Prompt: Return every line of the records from the very start through the line containing "8: (292, 212)", inclusive, reproducing each line verbatim. Leave the picture out of your answer.

Stored data entries:
▼

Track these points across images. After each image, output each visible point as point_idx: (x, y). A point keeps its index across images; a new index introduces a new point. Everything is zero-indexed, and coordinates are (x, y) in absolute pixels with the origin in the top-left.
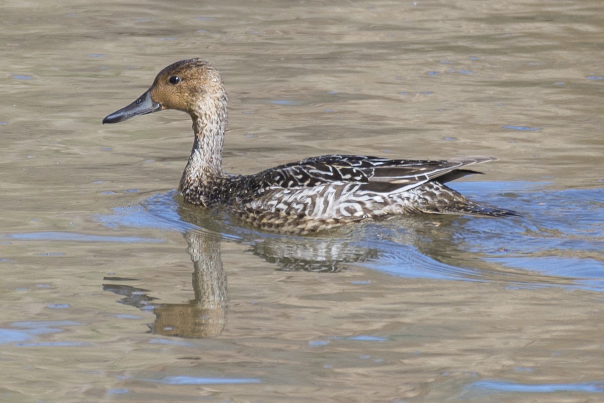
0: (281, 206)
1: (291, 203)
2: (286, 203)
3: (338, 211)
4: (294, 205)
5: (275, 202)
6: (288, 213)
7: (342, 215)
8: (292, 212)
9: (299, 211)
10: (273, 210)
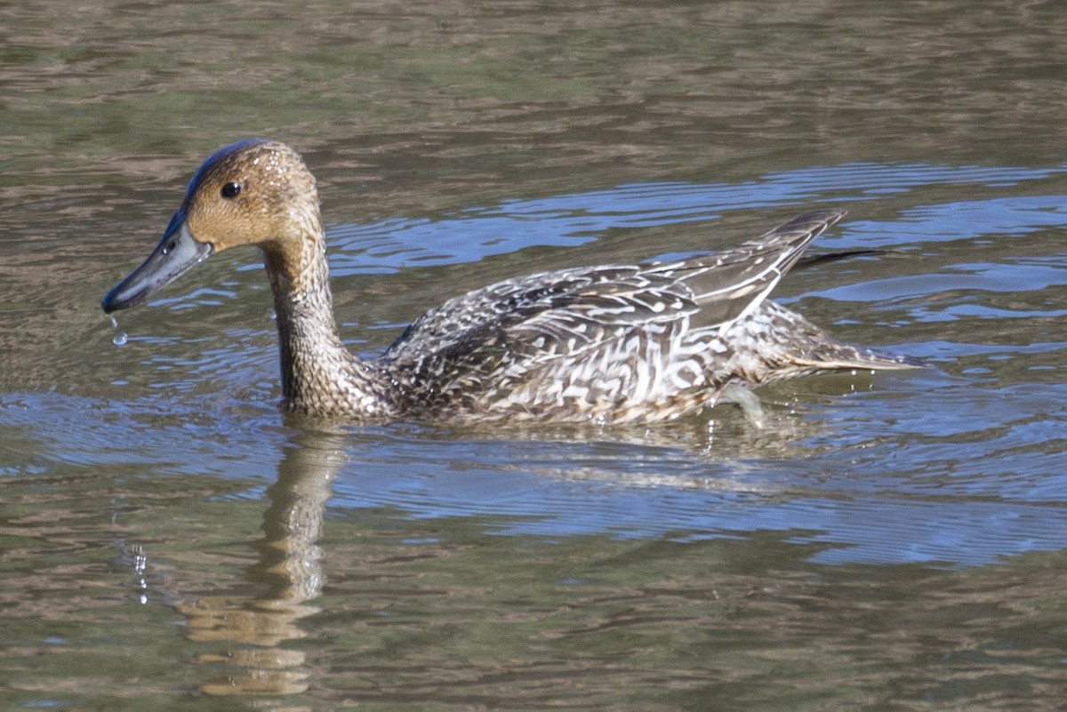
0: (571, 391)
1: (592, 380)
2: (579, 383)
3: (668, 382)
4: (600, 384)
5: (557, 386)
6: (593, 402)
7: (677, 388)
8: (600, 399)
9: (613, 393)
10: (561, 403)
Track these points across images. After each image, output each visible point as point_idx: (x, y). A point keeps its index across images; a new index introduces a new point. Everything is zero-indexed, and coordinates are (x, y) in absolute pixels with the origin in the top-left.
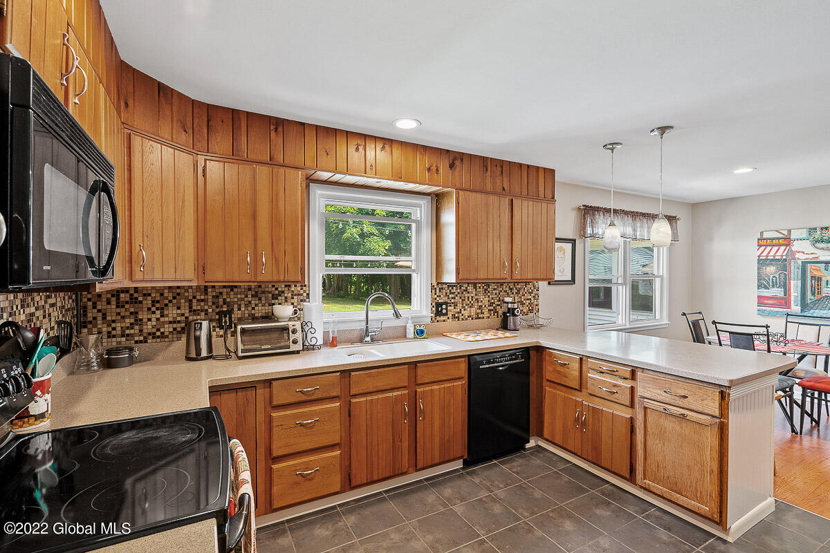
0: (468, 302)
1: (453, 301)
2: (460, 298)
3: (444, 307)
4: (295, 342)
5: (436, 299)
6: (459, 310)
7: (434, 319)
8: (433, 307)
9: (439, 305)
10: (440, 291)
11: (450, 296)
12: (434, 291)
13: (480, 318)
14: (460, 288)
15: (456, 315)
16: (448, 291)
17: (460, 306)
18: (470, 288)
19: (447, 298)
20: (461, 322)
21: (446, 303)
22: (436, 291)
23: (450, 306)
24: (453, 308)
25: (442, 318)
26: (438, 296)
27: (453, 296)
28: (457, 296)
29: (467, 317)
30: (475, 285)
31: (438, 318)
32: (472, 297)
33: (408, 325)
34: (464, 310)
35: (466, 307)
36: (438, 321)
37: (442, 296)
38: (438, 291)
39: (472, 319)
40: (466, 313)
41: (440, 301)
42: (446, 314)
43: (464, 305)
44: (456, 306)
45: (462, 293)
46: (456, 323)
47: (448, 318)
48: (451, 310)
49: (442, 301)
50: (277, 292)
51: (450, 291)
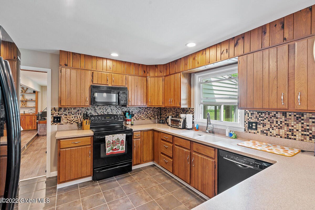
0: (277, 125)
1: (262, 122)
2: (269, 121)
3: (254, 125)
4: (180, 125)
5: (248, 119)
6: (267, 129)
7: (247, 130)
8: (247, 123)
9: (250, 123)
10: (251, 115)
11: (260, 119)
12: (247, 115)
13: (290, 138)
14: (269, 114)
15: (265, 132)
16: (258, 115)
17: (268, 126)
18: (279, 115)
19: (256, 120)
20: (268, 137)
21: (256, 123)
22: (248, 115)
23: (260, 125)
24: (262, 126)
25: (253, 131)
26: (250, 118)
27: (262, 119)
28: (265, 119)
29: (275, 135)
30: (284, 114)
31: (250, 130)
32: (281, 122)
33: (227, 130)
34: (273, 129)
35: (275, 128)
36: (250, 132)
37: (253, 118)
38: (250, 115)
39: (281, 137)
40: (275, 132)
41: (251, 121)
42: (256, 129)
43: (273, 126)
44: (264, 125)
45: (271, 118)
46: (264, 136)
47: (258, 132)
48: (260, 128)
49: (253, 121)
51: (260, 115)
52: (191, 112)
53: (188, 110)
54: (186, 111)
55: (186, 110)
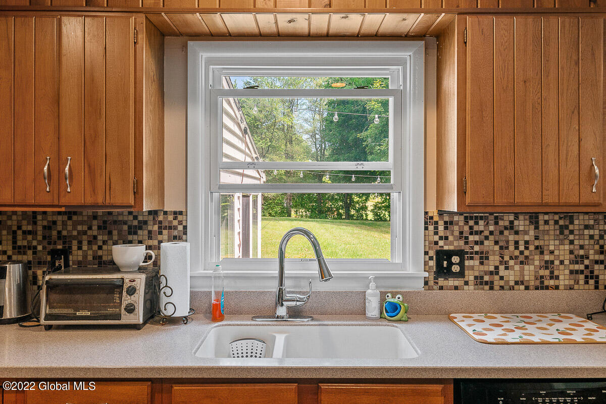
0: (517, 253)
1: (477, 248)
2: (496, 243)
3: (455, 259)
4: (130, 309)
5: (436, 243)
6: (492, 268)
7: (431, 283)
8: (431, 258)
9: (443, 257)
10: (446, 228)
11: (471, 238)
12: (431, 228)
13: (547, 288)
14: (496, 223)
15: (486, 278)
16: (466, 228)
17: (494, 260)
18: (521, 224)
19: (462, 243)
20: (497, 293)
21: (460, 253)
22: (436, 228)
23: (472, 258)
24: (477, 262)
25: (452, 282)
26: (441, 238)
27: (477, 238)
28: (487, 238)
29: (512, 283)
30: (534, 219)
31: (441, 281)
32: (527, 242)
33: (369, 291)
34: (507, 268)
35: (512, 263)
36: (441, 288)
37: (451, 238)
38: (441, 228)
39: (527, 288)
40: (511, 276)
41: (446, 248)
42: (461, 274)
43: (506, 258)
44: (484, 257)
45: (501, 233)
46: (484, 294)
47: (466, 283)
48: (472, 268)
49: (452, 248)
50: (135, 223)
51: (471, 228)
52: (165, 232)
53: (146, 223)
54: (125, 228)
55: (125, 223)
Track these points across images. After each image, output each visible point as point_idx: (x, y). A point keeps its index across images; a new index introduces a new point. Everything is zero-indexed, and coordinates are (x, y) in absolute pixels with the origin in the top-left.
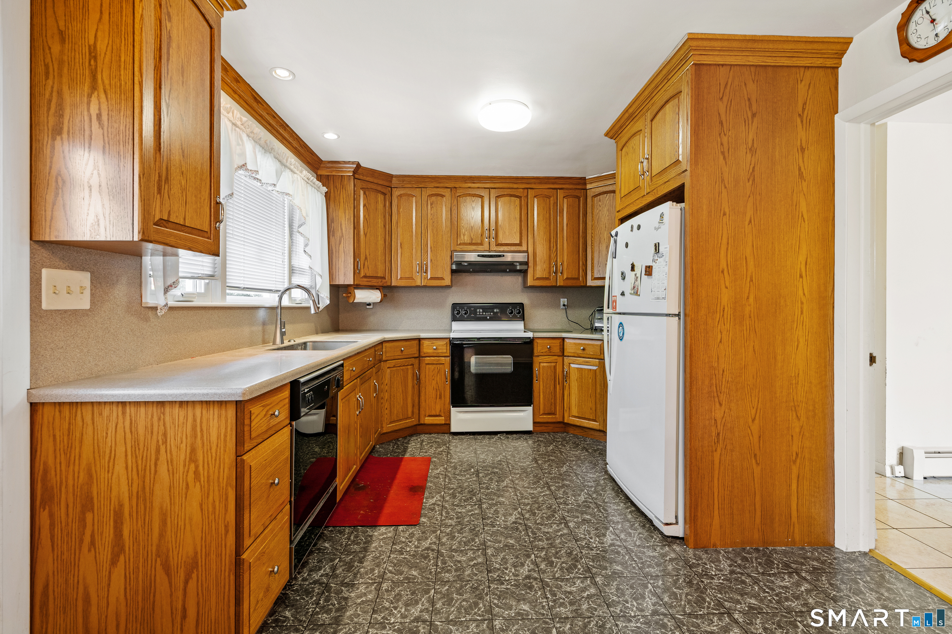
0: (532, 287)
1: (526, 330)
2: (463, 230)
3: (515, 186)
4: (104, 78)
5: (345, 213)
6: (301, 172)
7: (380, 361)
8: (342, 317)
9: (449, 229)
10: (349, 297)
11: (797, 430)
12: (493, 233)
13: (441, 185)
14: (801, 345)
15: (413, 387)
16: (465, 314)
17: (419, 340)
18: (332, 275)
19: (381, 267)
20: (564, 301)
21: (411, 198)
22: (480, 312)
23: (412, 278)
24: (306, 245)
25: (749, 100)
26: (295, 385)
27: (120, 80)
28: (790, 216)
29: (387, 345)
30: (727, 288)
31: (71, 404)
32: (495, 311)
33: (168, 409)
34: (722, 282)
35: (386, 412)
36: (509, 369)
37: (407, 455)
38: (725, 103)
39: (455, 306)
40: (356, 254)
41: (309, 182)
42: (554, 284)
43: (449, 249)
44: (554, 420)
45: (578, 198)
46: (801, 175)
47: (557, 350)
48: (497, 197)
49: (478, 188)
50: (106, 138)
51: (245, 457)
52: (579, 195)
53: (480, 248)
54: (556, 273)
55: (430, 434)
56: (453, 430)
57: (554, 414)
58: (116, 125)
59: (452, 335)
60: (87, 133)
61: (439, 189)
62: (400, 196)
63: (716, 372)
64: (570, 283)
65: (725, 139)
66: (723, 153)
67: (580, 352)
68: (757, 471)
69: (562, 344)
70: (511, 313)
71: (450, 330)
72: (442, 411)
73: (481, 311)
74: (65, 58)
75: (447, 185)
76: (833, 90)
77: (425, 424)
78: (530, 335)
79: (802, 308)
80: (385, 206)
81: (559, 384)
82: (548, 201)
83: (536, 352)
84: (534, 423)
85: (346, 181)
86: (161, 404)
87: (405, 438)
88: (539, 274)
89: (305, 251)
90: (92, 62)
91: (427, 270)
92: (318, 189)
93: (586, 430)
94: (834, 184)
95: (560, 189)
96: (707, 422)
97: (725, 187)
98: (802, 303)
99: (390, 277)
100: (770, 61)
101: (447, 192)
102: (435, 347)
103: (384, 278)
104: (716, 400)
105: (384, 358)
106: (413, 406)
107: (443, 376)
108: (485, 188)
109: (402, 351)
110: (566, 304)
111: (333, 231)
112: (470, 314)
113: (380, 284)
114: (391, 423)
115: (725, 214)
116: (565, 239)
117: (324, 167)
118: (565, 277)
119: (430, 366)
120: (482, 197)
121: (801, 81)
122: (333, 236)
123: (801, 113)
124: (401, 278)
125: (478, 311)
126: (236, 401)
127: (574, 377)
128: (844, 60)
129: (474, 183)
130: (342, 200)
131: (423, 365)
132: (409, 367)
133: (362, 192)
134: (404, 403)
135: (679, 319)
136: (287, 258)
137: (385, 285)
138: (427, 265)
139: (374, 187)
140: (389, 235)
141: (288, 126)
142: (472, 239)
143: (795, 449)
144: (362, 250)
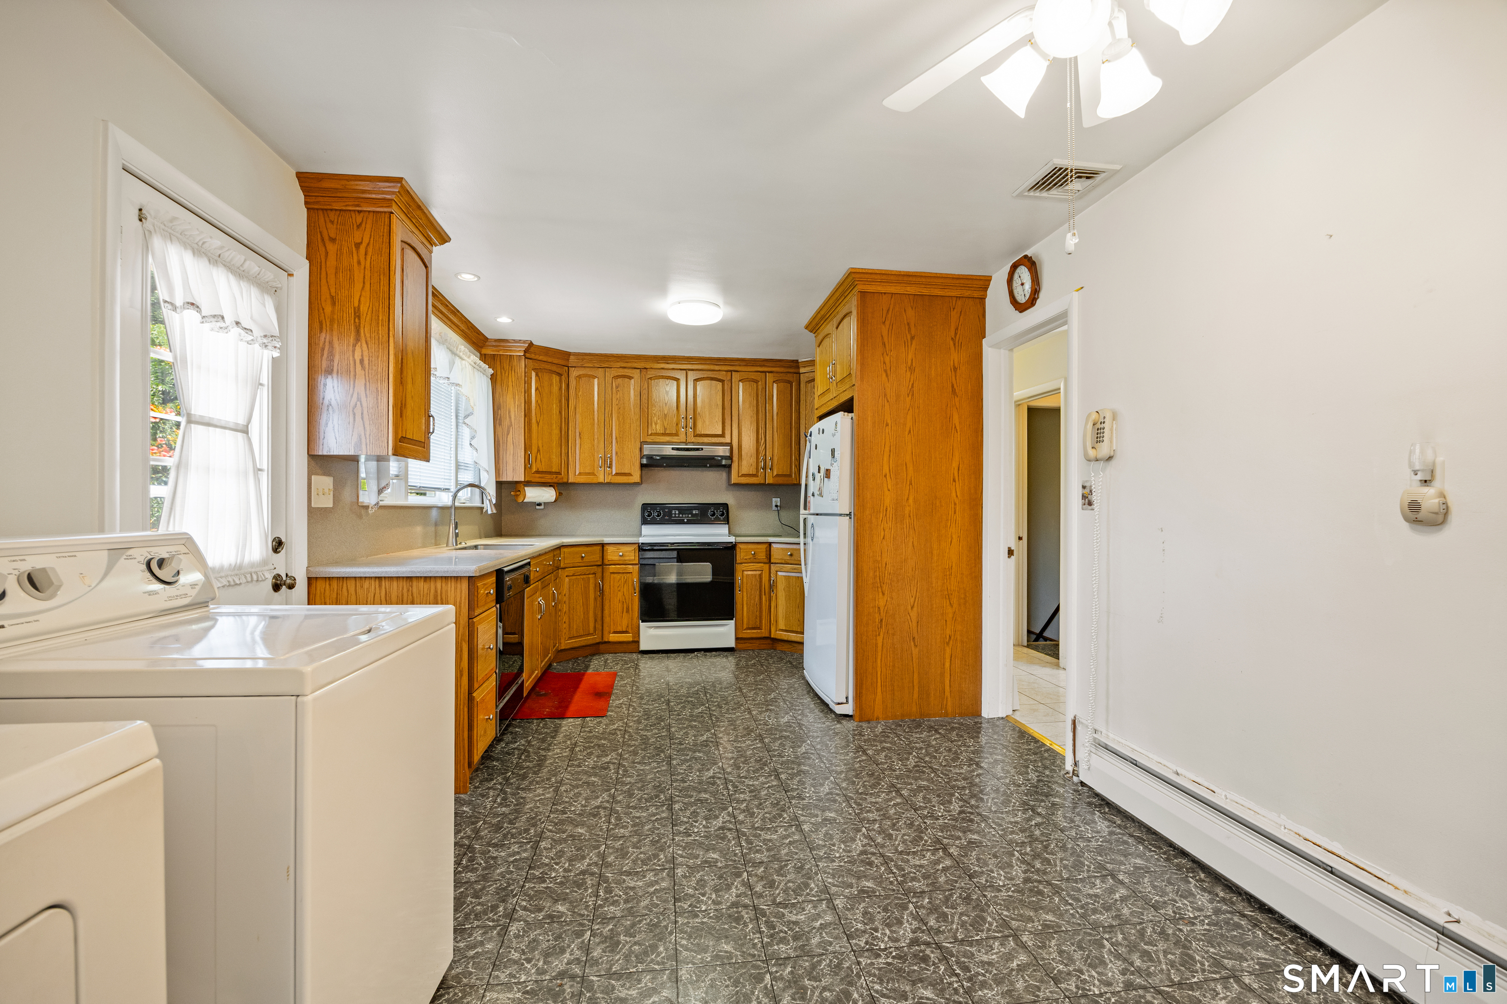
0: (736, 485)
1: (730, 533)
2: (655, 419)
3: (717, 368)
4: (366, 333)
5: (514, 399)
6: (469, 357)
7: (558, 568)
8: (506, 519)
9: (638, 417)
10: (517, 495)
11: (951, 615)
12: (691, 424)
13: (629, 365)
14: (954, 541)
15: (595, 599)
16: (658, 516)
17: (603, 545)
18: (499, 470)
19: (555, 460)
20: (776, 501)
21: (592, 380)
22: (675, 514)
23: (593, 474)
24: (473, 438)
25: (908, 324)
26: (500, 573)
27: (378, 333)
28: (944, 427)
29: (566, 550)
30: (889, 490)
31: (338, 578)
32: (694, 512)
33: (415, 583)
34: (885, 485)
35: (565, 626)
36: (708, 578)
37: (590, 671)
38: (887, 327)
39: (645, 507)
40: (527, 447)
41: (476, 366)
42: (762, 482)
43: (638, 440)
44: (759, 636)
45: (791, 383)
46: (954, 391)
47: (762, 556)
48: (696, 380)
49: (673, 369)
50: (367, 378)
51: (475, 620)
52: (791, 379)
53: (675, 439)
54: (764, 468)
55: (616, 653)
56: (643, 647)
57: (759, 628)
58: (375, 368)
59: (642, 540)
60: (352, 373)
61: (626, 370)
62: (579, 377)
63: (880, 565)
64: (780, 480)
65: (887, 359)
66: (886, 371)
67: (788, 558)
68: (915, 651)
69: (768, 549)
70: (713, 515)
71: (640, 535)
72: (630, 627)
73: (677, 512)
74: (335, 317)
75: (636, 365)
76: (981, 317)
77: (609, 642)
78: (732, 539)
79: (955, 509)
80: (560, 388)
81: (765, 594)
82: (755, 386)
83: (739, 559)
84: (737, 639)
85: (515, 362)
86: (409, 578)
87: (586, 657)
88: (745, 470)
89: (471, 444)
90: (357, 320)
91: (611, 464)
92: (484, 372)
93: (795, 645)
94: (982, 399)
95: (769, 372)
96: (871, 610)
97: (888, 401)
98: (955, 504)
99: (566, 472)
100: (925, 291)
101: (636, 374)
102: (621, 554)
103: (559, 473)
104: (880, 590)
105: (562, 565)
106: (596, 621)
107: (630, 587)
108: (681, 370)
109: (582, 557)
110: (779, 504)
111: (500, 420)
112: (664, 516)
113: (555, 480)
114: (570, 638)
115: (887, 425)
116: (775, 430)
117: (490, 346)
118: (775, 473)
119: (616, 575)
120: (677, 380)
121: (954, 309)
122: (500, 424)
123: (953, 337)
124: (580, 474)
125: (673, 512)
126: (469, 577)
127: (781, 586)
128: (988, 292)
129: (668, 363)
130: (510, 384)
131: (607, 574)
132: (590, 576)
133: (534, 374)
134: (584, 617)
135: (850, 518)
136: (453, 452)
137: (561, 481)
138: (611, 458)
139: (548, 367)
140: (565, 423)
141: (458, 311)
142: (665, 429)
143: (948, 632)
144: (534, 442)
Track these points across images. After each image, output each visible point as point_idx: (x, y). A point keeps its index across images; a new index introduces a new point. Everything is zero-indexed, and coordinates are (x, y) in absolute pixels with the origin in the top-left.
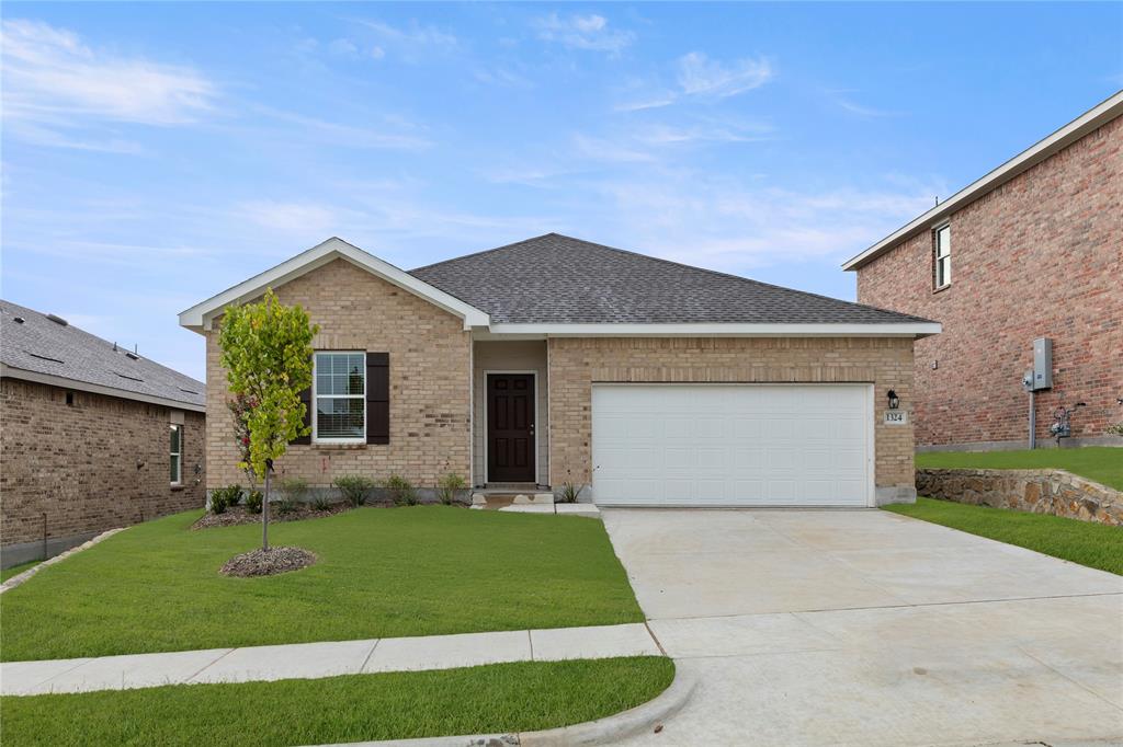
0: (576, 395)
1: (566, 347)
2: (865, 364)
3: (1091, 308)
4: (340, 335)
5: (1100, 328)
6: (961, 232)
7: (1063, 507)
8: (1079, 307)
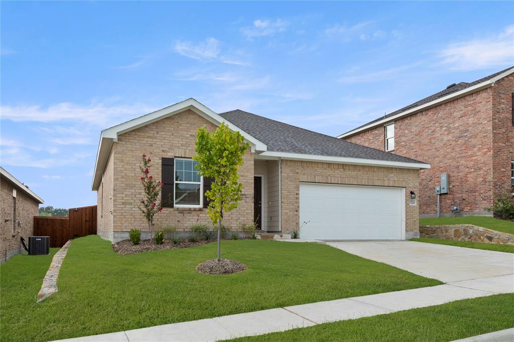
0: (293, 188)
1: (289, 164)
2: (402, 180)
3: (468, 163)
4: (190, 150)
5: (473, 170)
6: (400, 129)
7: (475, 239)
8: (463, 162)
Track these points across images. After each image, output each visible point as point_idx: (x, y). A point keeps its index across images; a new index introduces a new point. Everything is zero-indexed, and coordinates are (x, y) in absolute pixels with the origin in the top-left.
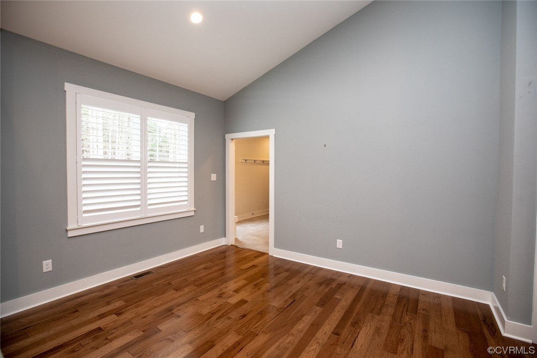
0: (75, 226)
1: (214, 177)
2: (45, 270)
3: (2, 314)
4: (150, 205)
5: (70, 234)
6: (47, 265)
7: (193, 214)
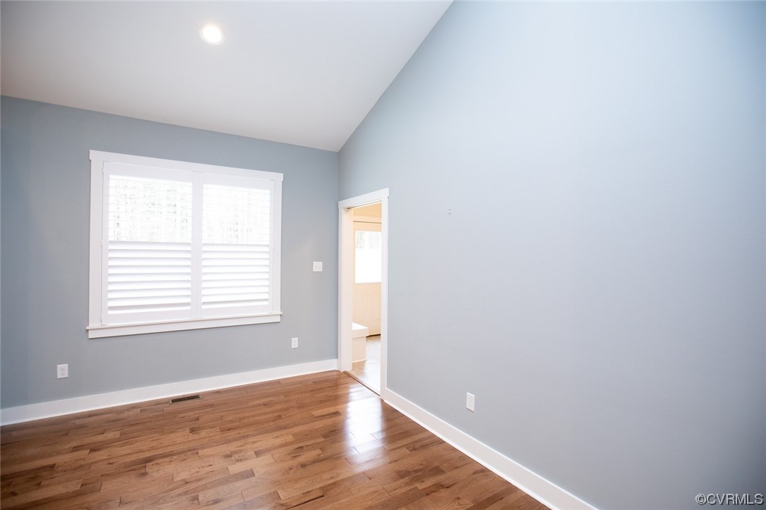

▲

Exercise solution:
Track these points across images. After each image, output each visible point as point_idx: (x, y). A point keeps its index across images; a new index introduces a new point. Everything is zero-indexed, and coordinates are (x, y) in absolute pixels with the origin in the top-left.
0: (281, 206)
1: (291, 203)
2: (286, 203)
3: (338, 211)
4: (294, 205)
5: (275, 202)
6: (288, 213)
7: (342, 215)
8: (292, 212)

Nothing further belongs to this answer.